Task - Return verbatim the line containing "thumb cmc: (266, 316)" together with all lines that follow it in the records, and no other material.

Dataset excerpts -

◇ ◇ ◇ ◇

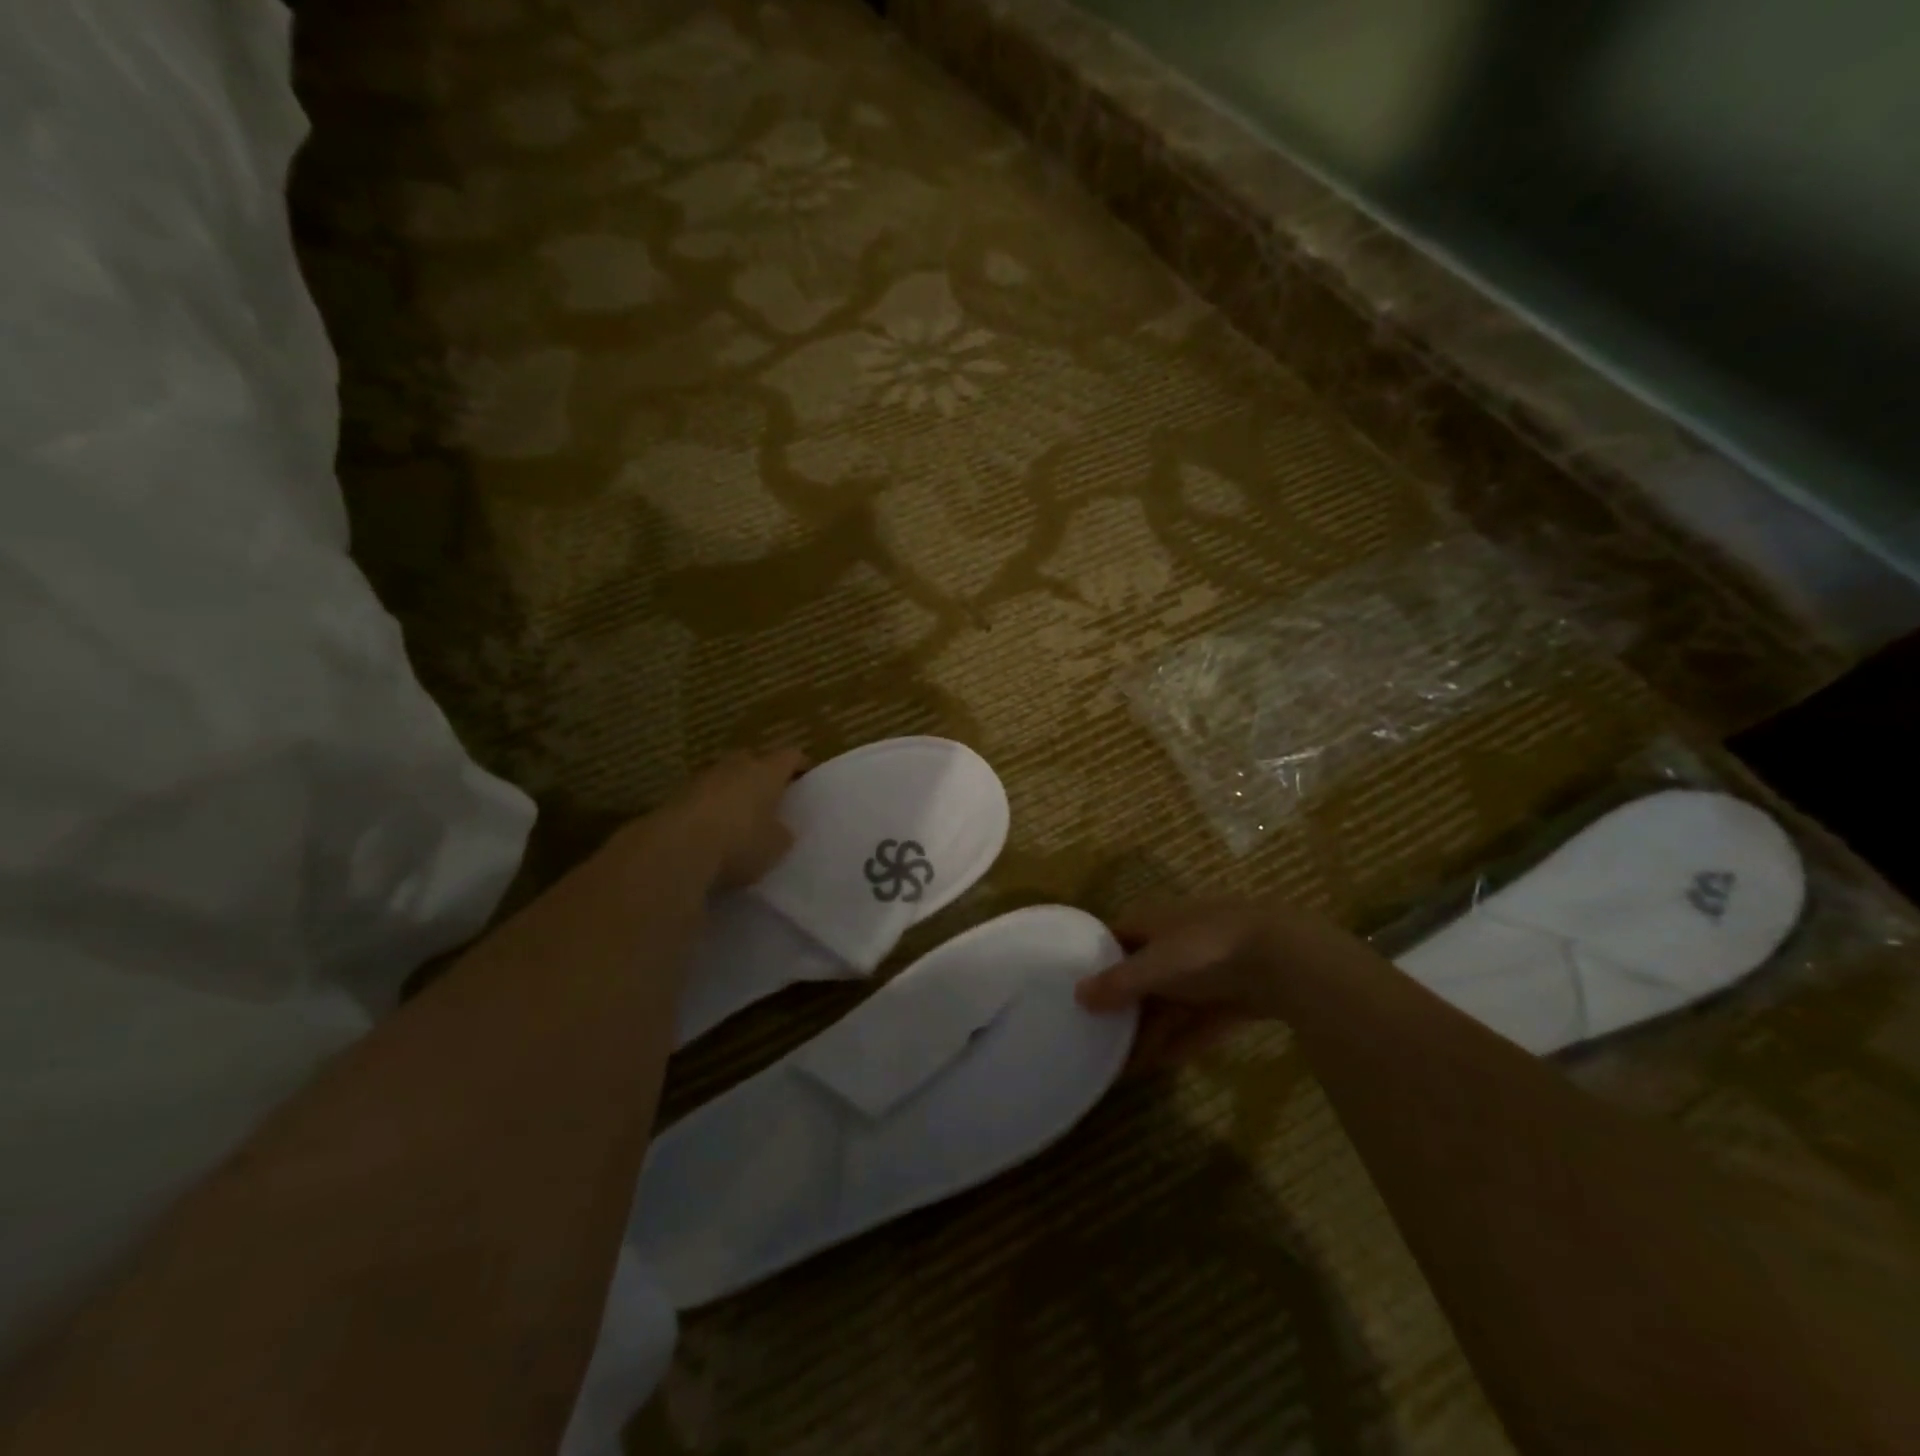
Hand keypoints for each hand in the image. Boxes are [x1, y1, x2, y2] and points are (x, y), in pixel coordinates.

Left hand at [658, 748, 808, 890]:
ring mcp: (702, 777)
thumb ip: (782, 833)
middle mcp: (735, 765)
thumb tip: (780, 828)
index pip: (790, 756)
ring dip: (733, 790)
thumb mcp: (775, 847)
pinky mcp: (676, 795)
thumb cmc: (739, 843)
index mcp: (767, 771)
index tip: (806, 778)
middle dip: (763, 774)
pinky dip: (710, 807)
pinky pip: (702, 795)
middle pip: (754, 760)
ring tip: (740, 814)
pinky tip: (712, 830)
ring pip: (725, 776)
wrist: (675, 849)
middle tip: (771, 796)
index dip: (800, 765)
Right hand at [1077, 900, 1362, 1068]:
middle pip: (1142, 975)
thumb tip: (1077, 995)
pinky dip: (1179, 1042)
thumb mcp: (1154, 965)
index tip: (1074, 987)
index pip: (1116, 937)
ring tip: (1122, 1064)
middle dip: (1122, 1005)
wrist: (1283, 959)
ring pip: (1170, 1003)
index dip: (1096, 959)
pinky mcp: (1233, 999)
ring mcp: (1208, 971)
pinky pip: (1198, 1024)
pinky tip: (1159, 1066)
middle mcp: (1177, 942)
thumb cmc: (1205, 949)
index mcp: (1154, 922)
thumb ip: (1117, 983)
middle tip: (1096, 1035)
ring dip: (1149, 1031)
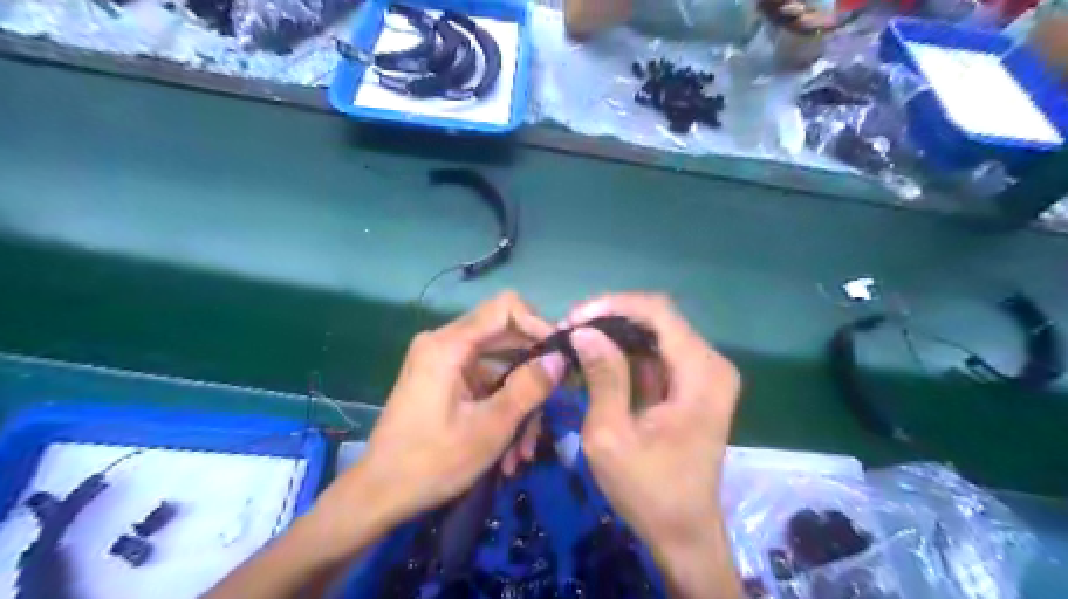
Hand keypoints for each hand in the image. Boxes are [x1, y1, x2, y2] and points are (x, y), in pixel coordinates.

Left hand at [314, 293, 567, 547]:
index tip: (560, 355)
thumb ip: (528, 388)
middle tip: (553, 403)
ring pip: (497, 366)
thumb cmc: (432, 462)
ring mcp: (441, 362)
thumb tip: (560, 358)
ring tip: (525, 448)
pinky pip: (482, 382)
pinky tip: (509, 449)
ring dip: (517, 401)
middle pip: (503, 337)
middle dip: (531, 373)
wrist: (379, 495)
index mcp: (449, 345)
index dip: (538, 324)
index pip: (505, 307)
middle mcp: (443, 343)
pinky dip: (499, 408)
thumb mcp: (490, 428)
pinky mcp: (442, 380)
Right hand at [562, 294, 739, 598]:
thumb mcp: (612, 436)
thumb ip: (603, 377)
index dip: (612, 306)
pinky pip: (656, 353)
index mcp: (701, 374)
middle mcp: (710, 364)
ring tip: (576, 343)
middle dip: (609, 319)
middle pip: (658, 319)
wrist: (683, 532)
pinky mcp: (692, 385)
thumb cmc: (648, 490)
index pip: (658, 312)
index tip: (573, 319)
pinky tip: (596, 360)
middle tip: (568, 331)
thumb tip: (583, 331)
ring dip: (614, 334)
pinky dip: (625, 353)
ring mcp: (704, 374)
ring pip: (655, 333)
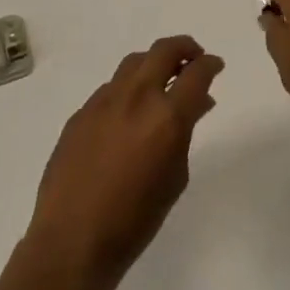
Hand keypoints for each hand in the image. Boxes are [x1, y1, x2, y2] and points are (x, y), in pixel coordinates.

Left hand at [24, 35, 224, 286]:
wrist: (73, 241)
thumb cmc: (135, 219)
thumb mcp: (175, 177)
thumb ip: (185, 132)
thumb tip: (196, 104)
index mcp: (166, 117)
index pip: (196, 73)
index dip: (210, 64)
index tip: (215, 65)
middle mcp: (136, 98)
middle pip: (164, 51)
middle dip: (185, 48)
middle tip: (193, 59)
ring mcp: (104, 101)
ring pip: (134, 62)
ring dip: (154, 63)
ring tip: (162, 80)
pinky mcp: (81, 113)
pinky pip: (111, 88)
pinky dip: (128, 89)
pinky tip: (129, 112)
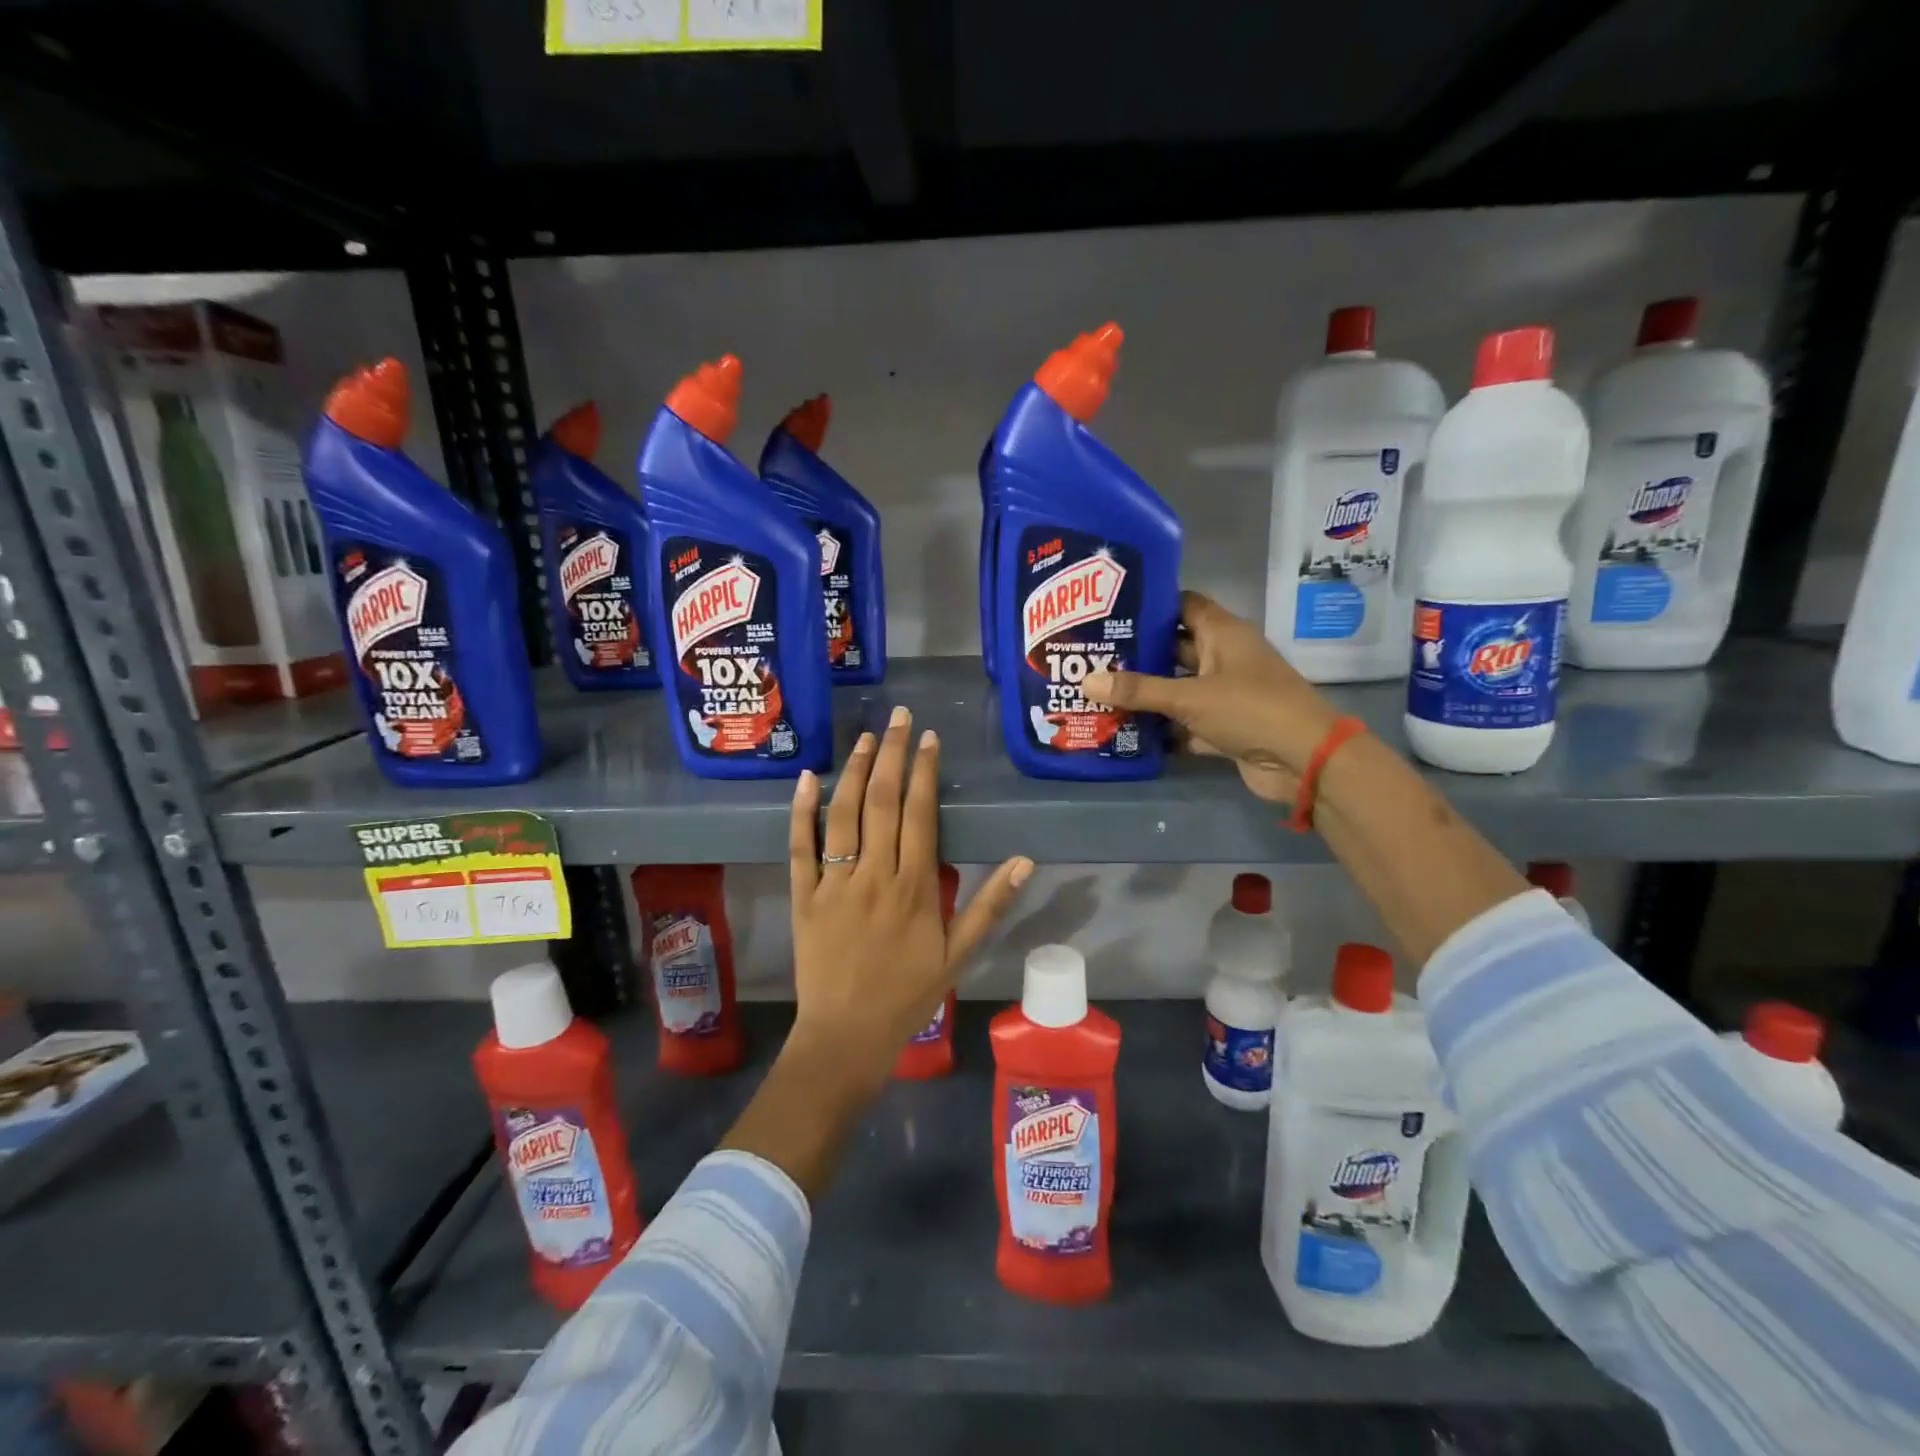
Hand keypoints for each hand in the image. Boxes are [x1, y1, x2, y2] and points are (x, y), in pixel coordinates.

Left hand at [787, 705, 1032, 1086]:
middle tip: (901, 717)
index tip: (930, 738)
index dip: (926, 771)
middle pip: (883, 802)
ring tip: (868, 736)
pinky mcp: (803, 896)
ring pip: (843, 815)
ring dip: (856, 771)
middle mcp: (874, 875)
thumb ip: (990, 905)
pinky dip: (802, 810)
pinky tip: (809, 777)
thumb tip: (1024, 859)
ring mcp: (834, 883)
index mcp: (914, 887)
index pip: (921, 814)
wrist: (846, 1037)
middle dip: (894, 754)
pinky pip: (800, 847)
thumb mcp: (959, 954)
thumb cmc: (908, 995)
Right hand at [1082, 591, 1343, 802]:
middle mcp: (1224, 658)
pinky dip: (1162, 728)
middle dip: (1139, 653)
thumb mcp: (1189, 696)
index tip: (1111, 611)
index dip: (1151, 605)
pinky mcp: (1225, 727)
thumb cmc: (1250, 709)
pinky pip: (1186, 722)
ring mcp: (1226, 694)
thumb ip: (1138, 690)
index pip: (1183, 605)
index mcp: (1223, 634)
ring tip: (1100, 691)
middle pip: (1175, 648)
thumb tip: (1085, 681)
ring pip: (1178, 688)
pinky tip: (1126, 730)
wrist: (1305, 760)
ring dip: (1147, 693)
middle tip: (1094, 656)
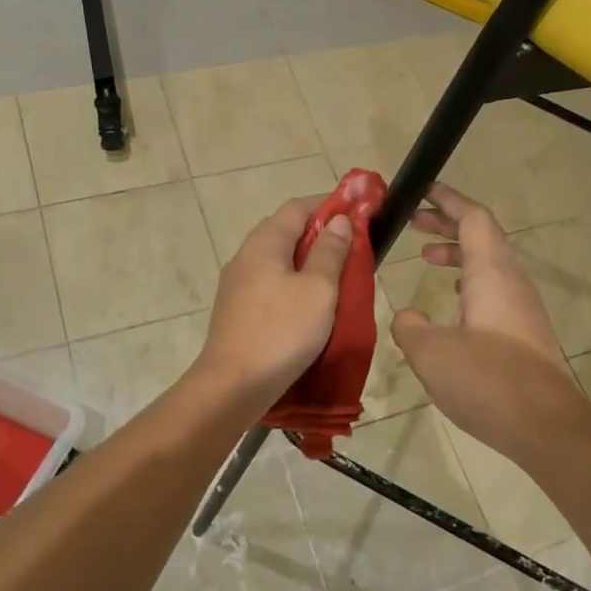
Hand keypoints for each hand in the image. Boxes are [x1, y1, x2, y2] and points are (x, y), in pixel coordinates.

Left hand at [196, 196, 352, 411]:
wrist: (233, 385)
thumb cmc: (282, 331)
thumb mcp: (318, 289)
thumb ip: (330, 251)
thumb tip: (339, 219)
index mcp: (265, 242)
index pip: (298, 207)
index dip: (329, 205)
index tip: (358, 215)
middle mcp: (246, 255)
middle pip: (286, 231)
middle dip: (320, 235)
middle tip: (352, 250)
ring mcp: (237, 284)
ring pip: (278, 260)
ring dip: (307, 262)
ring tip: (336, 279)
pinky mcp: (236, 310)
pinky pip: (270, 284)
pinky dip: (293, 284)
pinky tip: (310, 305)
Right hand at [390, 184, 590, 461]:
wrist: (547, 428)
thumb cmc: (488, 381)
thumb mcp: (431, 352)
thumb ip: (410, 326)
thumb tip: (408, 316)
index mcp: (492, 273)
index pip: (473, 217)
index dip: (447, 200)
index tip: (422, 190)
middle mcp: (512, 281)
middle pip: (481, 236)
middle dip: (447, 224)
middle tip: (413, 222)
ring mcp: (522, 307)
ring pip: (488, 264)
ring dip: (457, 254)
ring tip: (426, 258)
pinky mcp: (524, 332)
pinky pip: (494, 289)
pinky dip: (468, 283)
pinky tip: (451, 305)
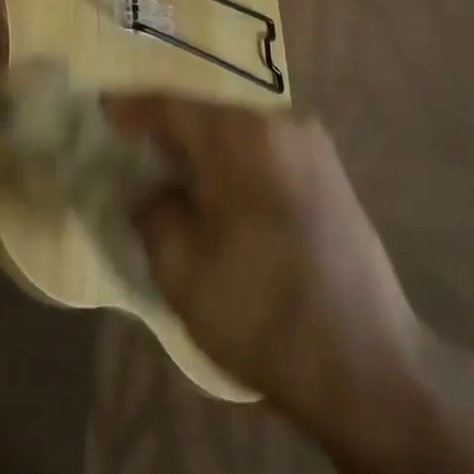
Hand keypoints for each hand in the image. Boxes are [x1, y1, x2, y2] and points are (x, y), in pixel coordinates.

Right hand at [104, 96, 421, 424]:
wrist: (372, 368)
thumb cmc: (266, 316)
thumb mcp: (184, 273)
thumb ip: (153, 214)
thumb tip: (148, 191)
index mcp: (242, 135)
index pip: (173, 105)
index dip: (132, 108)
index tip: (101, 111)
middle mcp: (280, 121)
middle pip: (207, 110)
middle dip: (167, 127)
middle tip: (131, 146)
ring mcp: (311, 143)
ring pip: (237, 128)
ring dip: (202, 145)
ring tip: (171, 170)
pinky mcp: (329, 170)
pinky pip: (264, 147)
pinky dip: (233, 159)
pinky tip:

◇ ◇ ◇ ◇

Response below -
thumb cmc: (266, 316)
thumb mcp: (184, 273)
thumb ip: (153, 214)
thumb tip: (148, 191)
index mcp: (242, 135)
index pip: (173, 105)
index dip: (132, 108)
index tip: (101, 111)
middle mcp: (280, 121)
middle pip: (207, 110)
middle dip: (167, 127)
middle tip: (131, 146)
ring mcp: (311, 143)
ring pip: (237, 128)
ring dip: (202, 145)
ring tip: (171, 170)
pinky mcp: (329, 170)
pinky pip: (264, 147)
pinky dip: (233, 159)
pinky tip:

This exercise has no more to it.